Job: Scan the data below. Pull out each line where "Sierra" occurs.

Data for this exercise:
━━━━━━━━━━━━━━━━━━━━

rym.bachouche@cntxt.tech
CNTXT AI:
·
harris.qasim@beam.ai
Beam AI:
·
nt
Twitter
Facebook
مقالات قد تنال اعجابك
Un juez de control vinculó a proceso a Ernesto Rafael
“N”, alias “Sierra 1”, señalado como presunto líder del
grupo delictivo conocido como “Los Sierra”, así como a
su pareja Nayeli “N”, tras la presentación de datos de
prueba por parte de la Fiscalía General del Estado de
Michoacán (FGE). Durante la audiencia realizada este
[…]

━━━━━━━━━━━━━━━━━━━━

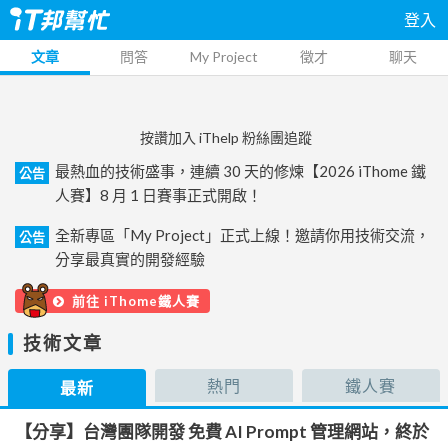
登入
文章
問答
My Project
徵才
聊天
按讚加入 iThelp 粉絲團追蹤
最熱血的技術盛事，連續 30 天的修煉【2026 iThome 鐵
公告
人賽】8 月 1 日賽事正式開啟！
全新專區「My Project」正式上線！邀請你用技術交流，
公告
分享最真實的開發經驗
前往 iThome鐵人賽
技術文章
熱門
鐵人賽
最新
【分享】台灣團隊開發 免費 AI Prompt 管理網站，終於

━━━━━━━━━━━━━━━━━━━━

Task response:
“N”, alias “Sierra 1”, señalado como presunto líder del
grupo delictivo conocido como “Los Sierra”, así como a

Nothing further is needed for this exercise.